Ma il fulcro di Casa Charleston è il Ristorante al primo piano. Un fine dining che non vuole essere intrappolato in nessuna nomenklatura limitativa della più complessa visione e progettualità dello chef. Tre menù degustazione definiscono un percorso dove il vero protagonista è l’ingrediente. «Tecnica, rispetto della materia prima, ricerca, studio, creatività. Per me fare cucina contemporanea è avere una grande capacità nel conoscere gli ingredienti, le materie prime, rispettando le stesse senza esasperarne la tecnica»- commenta lo chef Verde.
Cosa si mangia
Tra i signature, il Carpaccio di Pomodoro, acido e fresco, con olio di lavanda e more, che utilizza 5-6 tipologie di pomodoro diverse, servito in più passaggi, la Ventresca di tonno e farinello, a base di jus di vitello, pancia di tonno e spinacio selvatico, croccante, condito con aceto di mele non pastorizzato e limone maturato al sale (tre mesi con sale di Mozia) per la parte acida e cotto con il faggio della Sila.
«Conoscere la tecnica in cucina significa riconoscere l’identità del prodotto e trovare la giusta veste attraverso il giusto metodo di cottura che possa esaltarne le qualità. L’attenzione maniacale al prodotto vuol dire la valorizzazione netta dell’ingrediente attraverso la tecnica. Non è quest’ultima che deve prevalere ma la materia prima. La creatività dello chef viene dopo, come step finale», commenta lo chef Gaetano Verde.
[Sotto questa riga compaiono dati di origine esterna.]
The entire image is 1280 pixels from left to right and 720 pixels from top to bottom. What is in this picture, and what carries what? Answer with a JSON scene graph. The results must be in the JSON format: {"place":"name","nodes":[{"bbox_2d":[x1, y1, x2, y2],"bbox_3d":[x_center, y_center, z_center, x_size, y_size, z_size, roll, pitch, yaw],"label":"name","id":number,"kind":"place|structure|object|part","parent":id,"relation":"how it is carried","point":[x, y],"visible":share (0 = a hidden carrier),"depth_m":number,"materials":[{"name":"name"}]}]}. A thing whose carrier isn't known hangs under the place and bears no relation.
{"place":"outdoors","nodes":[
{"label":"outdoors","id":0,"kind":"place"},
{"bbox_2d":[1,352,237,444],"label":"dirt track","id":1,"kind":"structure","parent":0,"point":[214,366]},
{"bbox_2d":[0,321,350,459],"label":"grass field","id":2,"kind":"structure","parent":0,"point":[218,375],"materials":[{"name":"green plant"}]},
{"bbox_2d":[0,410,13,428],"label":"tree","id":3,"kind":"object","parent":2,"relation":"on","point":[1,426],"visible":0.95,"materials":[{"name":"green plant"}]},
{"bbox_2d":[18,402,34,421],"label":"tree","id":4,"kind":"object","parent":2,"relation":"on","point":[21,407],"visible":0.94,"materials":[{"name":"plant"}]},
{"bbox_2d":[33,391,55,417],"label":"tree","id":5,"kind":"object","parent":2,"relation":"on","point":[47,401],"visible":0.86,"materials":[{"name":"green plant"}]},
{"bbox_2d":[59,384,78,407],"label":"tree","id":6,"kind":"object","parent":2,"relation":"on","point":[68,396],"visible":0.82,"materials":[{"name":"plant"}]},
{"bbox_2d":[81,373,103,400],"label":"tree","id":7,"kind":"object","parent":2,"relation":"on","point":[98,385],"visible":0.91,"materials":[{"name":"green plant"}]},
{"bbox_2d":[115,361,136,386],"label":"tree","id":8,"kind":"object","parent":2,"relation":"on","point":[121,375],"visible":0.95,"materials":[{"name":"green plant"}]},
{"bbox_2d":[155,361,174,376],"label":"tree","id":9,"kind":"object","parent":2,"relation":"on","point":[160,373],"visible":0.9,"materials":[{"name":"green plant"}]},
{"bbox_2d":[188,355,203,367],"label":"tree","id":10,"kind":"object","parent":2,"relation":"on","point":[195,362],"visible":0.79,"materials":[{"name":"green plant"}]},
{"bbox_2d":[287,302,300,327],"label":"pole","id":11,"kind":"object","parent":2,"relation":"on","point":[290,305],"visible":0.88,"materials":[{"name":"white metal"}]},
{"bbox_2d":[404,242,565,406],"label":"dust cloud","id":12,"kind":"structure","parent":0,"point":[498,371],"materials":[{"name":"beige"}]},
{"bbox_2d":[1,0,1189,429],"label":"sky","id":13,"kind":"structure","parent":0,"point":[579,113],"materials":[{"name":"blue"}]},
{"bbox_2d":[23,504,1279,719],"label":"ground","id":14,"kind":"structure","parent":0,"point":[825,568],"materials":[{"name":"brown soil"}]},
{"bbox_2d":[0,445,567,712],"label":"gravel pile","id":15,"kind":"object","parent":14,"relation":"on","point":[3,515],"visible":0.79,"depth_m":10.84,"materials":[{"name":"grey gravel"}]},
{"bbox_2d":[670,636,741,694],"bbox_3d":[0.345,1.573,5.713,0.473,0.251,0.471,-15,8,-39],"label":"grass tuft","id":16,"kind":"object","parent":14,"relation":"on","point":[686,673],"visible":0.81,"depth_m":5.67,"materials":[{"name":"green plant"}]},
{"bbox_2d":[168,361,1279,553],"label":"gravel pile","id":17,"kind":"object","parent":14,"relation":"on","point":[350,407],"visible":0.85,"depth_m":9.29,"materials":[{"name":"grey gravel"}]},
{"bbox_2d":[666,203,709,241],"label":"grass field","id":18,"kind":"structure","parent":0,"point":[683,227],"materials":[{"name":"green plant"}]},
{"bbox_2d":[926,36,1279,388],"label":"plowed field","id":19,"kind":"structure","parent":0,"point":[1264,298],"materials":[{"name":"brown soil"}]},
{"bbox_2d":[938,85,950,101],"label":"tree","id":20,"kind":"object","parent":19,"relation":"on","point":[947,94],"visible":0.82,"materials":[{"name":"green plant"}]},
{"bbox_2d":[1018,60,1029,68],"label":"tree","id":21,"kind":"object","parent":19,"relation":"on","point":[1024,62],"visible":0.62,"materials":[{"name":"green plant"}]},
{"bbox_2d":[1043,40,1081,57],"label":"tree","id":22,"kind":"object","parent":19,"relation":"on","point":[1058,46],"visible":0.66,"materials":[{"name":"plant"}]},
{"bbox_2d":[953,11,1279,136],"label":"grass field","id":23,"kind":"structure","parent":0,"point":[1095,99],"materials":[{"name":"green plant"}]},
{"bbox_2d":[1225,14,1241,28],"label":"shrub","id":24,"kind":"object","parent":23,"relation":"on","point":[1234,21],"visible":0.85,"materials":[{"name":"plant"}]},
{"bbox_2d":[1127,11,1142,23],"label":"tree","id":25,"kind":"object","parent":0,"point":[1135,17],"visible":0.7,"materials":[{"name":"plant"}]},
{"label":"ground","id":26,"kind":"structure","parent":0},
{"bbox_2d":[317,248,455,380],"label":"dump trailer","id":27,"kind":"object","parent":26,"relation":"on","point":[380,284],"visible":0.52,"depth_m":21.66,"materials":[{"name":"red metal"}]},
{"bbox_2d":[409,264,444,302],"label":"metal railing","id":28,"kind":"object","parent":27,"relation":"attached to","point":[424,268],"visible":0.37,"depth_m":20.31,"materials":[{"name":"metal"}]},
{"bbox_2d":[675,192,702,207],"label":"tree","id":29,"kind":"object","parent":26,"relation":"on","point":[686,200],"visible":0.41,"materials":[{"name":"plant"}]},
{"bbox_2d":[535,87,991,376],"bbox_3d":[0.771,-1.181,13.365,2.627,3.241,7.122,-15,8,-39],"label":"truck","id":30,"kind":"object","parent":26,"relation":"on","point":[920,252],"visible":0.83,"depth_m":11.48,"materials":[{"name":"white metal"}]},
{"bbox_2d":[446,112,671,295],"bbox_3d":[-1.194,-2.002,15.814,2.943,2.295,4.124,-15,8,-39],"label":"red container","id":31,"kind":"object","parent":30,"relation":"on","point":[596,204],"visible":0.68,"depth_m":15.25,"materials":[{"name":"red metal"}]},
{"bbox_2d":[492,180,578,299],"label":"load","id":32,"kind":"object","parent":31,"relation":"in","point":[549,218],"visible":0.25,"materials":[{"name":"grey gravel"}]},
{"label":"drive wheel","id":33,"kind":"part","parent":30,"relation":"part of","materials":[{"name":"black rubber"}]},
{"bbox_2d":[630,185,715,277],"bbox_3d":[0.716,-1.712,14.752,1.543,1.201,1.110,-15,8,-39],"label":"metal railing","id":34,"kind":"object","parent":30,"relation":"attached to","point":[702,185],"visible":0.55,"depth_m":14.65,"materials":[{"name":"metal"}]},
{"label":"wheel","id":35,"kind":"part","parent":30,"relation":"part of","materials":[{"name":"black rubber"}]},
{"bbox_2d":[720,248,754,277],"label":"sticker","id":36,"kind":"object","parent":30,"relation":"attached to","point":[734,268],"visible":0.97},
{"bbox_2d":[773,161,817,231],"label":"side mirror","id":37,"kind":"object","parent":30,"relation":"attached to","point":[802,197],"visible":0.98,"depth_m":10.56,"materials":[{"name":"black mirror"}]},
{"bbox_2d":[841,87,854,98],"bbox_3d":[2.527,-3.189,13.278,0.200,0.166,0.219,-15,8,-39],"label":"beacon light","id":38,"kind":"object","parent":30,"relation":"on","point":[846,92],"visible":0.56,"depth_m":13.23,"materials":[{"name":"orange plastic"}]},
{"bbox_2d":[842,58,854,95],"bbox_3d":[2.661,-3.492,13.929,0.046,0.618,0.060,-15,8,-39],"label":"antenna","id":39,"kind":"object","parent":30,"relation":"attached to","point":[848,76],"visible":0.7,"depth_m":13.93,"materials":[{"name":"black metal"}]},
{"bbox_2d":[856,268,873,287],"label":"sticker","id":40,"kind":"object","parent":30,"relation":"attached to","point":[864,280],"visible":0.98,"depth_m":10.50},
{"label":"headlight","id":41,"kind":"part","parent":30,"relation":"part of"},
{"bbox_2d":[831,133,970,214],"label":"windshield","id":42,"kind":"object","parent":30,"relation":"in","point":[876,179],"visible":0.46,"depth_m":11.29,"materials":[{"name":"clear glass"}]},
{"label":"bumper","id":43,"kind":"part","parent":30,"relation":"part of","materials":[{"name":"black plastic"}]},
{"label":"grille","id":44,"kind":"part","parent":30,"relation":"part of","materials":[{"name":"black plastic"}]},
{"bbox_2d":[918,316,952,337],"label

Dalla brace che utilizza la quercia dei Nebrodi come combustibile alle basse temperature. Sono alcune cotture che Gaetano Verde usa per i suoi ingredienti e prodotti che arrivano dal “chilometro buono”, dice lui, da tutti quei fornitori, siciliani e non, che rispettano la terra e le materie prime, nonché dall’Orto del ristorante Charleston e quello urbano dove si coltivano erbe spontanee e fiori eduli. «Nel piatto non lavoro tanto per contrapposizione dei gusti ma spesso per sovrapposizione, evidenziando la texture che meglio rivela e rispetta l’ingrediente». Una cucina personale che è frutto di esperienze internazionali. «La mia - conclude lo chef Gaetano verde - è una lettura di tutto quello che ho imparato in Francia, in Toscana, a Napoli e in Sicilia».
Viaggio dentro Casa Charleston
Carta da parati di inizio secolo, stucchi, appliques in ferro e ottone recuperate e ridipinte a mano dagli artigiani; boiseries in legno, mosaici e cornici di foto storiche ricostruiscono il passato glorioso. È un viaggio nella memoria dei fasti del ristorante, la progettazione affidata al designer Sergio Colantuoni, che segue un progetto di stratificazione di stili giocando con il tempo passato e futuro. Una nuova identità stilistica che parte dalla memoria e dalla storia ma che si proietta nel futuro.
In questo complesso recupero architettonico degli spazi, nello stesso luogo dove era nata l’Antica Pasticceria Mazzara, altra storica azienda della famiglia Glorioso, c’è una grande attenzione ai materiali naturali o di recupero, come essenze di legno, marmi, ceramiche e ottone, cocciopesto, a tecniche antiche che convivono con sculture realizzate da designer e laboratori artigianali.
«È l’inizio di un nuovo corso nel segno della continuità storica oltre che del rinnovamento. Per dar seguito a questo progetto, abbiamo ritenuto che fosse opportuno ripartire da dove tutto è iniziato ma con un format più attuale e contemporaneo- commenta Gianfranco Anello, proprietario del Charleston. «Il mio impegno è quello di raccogliere la grande eredità familiare e proseguire in un percorso di qualità attraverso una formula più contemporanea di all day dining, in grado di trasformare il nuovo Charleston in un vero e proprio salotto cittadino, aperto alla città ed i suoi visitatori. Per noi, è come un ritorno a casa».